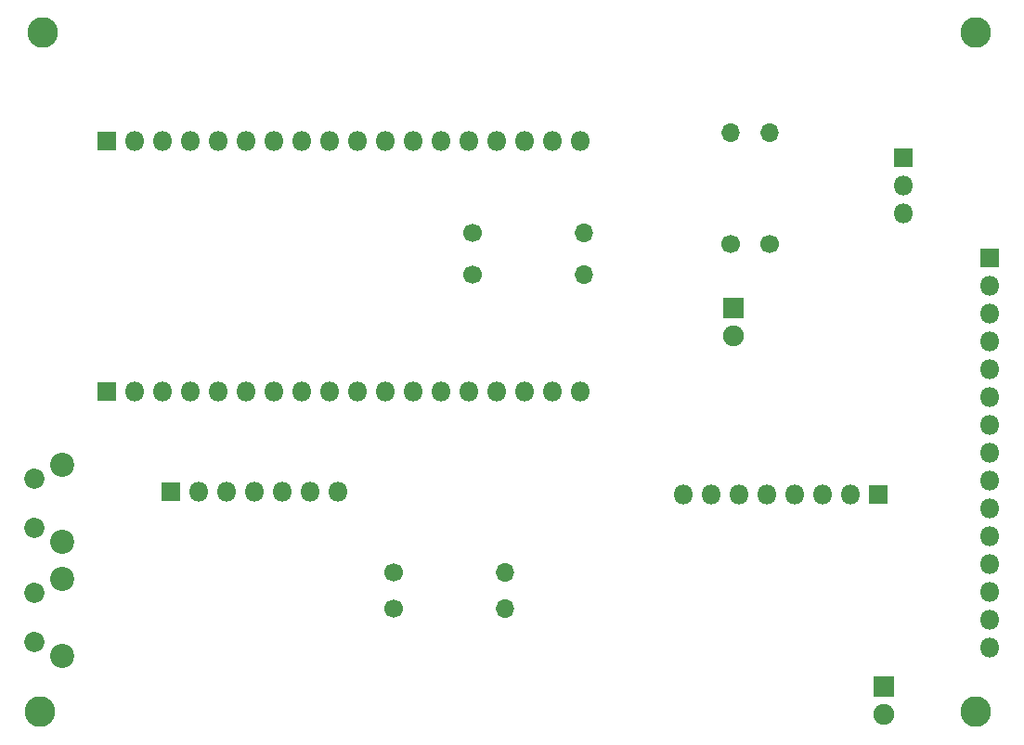
<source format=gbr>
%TF.GenerationSoftware,KiCad,Pcbnew,5.1.6-c6e7f7d~87~ubuntu18.04.1*%
%TF.CreationDate,2020-12-14T21:37:13-05:00*%
%TF.ProjectId,remote,72656d6f-7465-42e6-9b69-6361645f7063,rev?*%
%TF.SameCoordinates,Original*%
%TF.FileFunction,Soldermask,Bot*%
%TF.FilePolarity,Negative*%
%FSLAX46Y46*%
G04 Gerber Fmt 4.6, Leading zero omitted, Abs format (unit mm)*
G04 Created by KiCad (PCBNEW 5.1.6-c6e7f7d~87~ubuntu18.04.1) date 2020-12-14 21:37:13*
%MOMM*%
%LPD*%
G01*
G04 APERTURE LIST*
%ADD10O,1.800000X1.800000*%
%ADD11R,1.800000X1.800000*%
%ADD12C,2.200000*%
%ADD13C,1.850000*%
%ADD14O,1.700000X1.700000*%
%ADD15C,1.700000*%
%ADD16C,1.900000*%
%ADD17R,1.900000X1.900000*%
%ADD18C,2.800000*%
G04 APERTURE END LIST*
D10*
%TO.C,J2*%
X115570000Y-76708000D03*
X113030000Y-76708000D03*
X110490000Y-76708000D03*
X107950000Y-76708000D03*
X105410000Y-76708000D03*
X102870000Y-76708000D03*
X100330000Y-76708000D03*
X97790000Y-76708000D03*
X95250000Y-76708000D03*
X92710000Y-76708000D03*
X90170000Y-76708000D03*
X87630000Y-76708000D03*
X85090000Y-76708000D03*
X82550000Y-76708000D03*
X80010000Y-76708000D03*
X77470000Y-76708000D03*
X74930000Y-76708000D03*
D11*
X72390000Y-76708000D03*
%TD*%
D12*
%TO.C,SW2*%
X68276000Y-123678000D03*
D13*
X65786000Y-122428000D03*
X65786000Y-117928000D03*
D12*
X68276000Y-116668000D03*
%TD*%
%TO.C,SW1*%
X68276000Y-113264000D03*
D13*
X65786000Y-112014000D03*
X65786000Y-107514000D03*
D12*
X68276000Y-106254000D03*
%TD*%
D10*
%TO.C,J3*%
X152908000Y-122936000D03*
X152908000Y-120396000D03*
X152908000Y-117856000D03*
X152908000Y-115316000D03*
X152908000Y-112776000D03*
X152908000Y-110236000D03*
X152908000Y-107696000D03*
X152908000Y-105156000D03*
X152908000Y-102616000D03*
X152908000Y-100076000D03*
X152908000Y-97536000D03*
X152908000Y-94996000D03*
X152908000Y-92456000D03*
X152908000Y-89916000D03*
D11*
X152908000Y-87376000D03*
%TD*%
D14*
%TO.C,RS3*%
X132842000Y-75946000D03*
D15*
X132842000Y-86106000D03*
%TD*%
D16*
%TO.C,D2*%
X143250000Y-129040000D03*
D17*
X143250000Y-126500000D03*
%TD*%
D18*
%TO.C,H1*%
X66548000Y-66802000D03*
%TD*%
D14*
%TO.C,RS2*%
X129286000Y-75946000D03*
D15*
X129286000Y-86106000D03*
%TD*%
D16*
%TO.C,D1*%
X129540000Y-94488000D03*
D17*
X129540000Y-91948000D03*
%TD*%
D10*
%TO.C,J4*%
X145034000Y-83312000D03*
X145034000Y-80772000D03*
D11*
X145034000Y-78232000D03*
%TD*%
D10*
%TO.C,J1*%
X115570000Y-99568000D03*
X113030000Y-99568000D03*
X110490000Y-99568000D03*
X107950000Y-99568000D03*
X105410000Y-99568000D03*
X102870000Y-99568000D03*
X100330000Y-99568000D03*
X97790000Y-99568000D03*
X95250000Y-99568000D03*
X92710000Y-99568000D03*
X90170000Y-99568000D03*
X87630000Y-99568000D03*
X85090000Y-99568000D03*
X82550000Y-99568000D03*
X80010000Y-99568000D03*
X77470000Y-99568000D03*
X74930000Y-99568000D03*
D11*
X72390000Y-99568000D03*
%TD*%
D15*
%TO.C,RS1*%
X105732000Y-88912000D03*
D14*
X115892000Y-88912000D03*
%TD*%
D15*
%TO.C,RS0*%
X105732000Y-85102000D03*
D14*
X115892000Y-85102000D03*
%TD*%
D10*
%TO.C,J11*%
X124968000Y-108966000D03*
X127508000Y-108966000D03*
X130048000Y-108966000D03*
X132588000Y-108966000D03*
X135128000Y-108966000D03*
X137668000Y-108966000D03*
X140208000Y-108966000D03*
D11*
X142748000Y-108966000D03*
%TD*%
%TO.C,J9*%
X78232000Y-108712000D03*
D10*
X80772000Y-108712000D03*
X83312000Y-108712000D03*
X85852000Y-108712000D03*
X88392000Y-108712000D03*
X90932000Y-108712000D03*
X93472000Y-108712000D03*
%TD*%
D18*
%TO.C,H4*%
X151630000Y-128800000D03*
%TD*%
%TO.C,H3*%
X66294000Y-128800000D03*
%TD*%
%TO.C,H2*%
X151630000Y-66802000D03*
%TD*%
D14*
%TO.C,R3*%
X108712000Y-116078000D03*
D15*
X98552000Y-116078000D03*
%TD*%
D14*
%TO.C,R2*%
X108712000Y-119380000D03*
D15*
X98552000Y-119380000D03*
%TD*%
M02*

</source>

> **TASK DESCRIPTION**: Leaving the pictures out, print every line of the listing exactly.

> **RESPONSE TO THE TASK**:
<source format=gbr>
%TF.GenerationSoftware,KiCad,Pcbnew,5.1.6-c6e7f7d~87~ubuntu18.04.1*%
%TF.CreationDate,2020-12-14T21:37:13-05:00*%
%TF.ProjectId,remote,72656d6f-7465-42e6-9b69-6361645f7063,rev?*%
%TF.SameCoordinates,Original*%
%TF.FileFunction,Soldermask,Bot*%
%TF.FilePolarity,Negative*%
%FSLAX46Y46*%
G04 Gerber Fmt 4.6, Leading zero omitted, Abs format (unit mm)*
G04 Created by KiCad (PCBNEW 5.1.6-c6e7f7d~87~ubuntu18.04.1) date 2020-12-14 21:37:13*
%MOMM*%
%LPD*%
G01*
G04 APERTURE LIST*
%ADD10O,1.800000X1.800000*%
%ADD11R,1.800000X1.800000*%
%ADD12C,2.200000*%
%ADD13C,1.850000*%
%ADD14O,1.700000X1.700000*%
%ADD15C,1.700000*%
%ADD16C,1.900000*%
%ADD17R,1.900000X1.900000*%
%ADD18C,2.800000*%
G04 APERTURE END LIST*
D10*
%TO.C,J2*%
X115570000Y-76708000D03*
X113030000Y-76708000D03*
X110490000Y-76708000D03*
X107950000Y-76708000D03*
X105410000Y-76708000D03*
X102870000Y-76708000D03*
X100330000Y-76708000D03*
X97790000Y-76708000D03*
X95250000Y-76708000D03*
X92710000Y-76708000D03*
X90170000Y-76708000D03*
X87630000Y-76708000D03*
X85090000Y-76708000D03*
X82550000Y-76708000D03*
X80010000Y-76708000D03*
X77470000Y-76708000D03*
X74930000Y-76708000D03*
D11*
X72390000Y-76708000D03*
%TD*%
D12*
%TO.C,SW2*%
X68276000Y-123678000D03*
D13*
X65786000Y-122428000D03*
X65786000Y-117928000D03*
D12*
X68276000Y-116668000D03*
%TD*%
%TO.C,SW1*%
X68276000Y-113264000D03*
D13*
X65786000Y-112014000D03*
X65786000Y-107514000D03*
D12*
X68276000Y-106254000D03*
%TD*%
D10*
%TO.C,J3*%
X152908000Y-122936000D03*
X152908000Y-120396000D03*
X152908000Y-117856000D03*
X152908000Y-115316000D03*
X152908000Y-112776000D03*
X152908000Y-110236000D03*
X152908000Y-107696000D03*
X152908000Y-105156000D03*
X152908000Y-102616000D03*
X152908000Y-100076000D03*
X152908000Y-97536000D03*
X152908000Y-94996000D03*
X152908000Y-92456000D03*
X152908000Y-89916000D03*
D11*
X152908000Y-87376000D03*
%TD*%
D14*
%TO.C,RS3*%
X132842000Y-75946000D03*
D15*
X132842000Y-86106000D03*
%TD*%
D16*
%TO.C,D2*%
X143250000Y-129040000D03*
D17*
X143250000Y-126500000D03*
%TD*%
D18*
%TO.C,H1*%
X66548000Y-66802000D03*
%TD*%
D14*
%TO.C,RS2*%
X129286000Y-75946000D03*
D15*
X129286000Y-86106000D03*
%TD*%
D16*
%TO.C,D1*%
X129540000Y-94488000D03*
D17*
X129540000Y-91948000D03*
%TD*%
D10*
%TO.C,J4*%
X145034000Y-83312000D03*
X145034000Y-80772000D03*
D11*
X145034000Y-78232000D03*
%TD*%
D10*
%TO.C,J1*%
X115570000Y-99568000D03*
X113030000Y-99568000D03*
X110490000Y-99568000D03*
X107950000Y-99568000D03*
X105410000Y-99568000D03*
X102870000Y-99568000D03*
X100330000Y-99568000D03*
X97790000Y-99568000D03*
X95250000Y-99568000D03*
X92710000Y-99568000D03*
X90170000Y-99568000D03*
X87630000Y-99568000D03*
X85090000Y-99568000D03*
X82550000Y-99568000D03*
X80010000Y-99568000D03*
X77470000Y-99568000D03*
X74930000Y-99568000D03*
D11*
X72390000Y-99568000D03*
%TD*%
D15*
%TO.C,RS1*%
X105732000Y-88912000D03*
D14*
X115892000Y-88912000D03*
%TD*%
D15*
%TO.C,RS0*%
X105732000Y-85102000D03*
D14*
X115892000Y-85102000D03*
%TD*%
D10*
%TO.C,J11*%
X124968000Y-108966000D03*
X127508000Y-108966000D03*
X130048000Y-108966000D03*
X132588000Y-108966000D03*
X135128000Y-108966000D03*
X137668000Y-108966000D03*
X140208000Y-108966000D03*
D11*
X142748000Y-108966000D03*
%TD*%
%TO.C,J9*%
X78232000Y-108712000D03*
D10*
X80772000Y-108712000D03*
X83312000Y-108712000D03*
X85852000Y-108712000D03*
X88392000Y-108712000D03*
X90932000Y-108712000D03*
X93472000Y-108712000D03*
%TD*%
D18*
%TO.C,H4*%
X151630000Y-128800000D03*
%TD*%
%TO.C,H3*%
X66294000Y-128800000D03*
%TD*%
%TO.C,H2*%
X151630000Y-66802000D03*
%TD*%
D14*
%TO.C,R3*%
X108712000Y-116078000D03*
D15*
X98552000Y-116078000D03*
%TD*%
D14*
%TO.C,R2*%
X108712000Y-119380000D03*
D15*
X98552000Y-119380000D03*
%TD*%
M02*

</source>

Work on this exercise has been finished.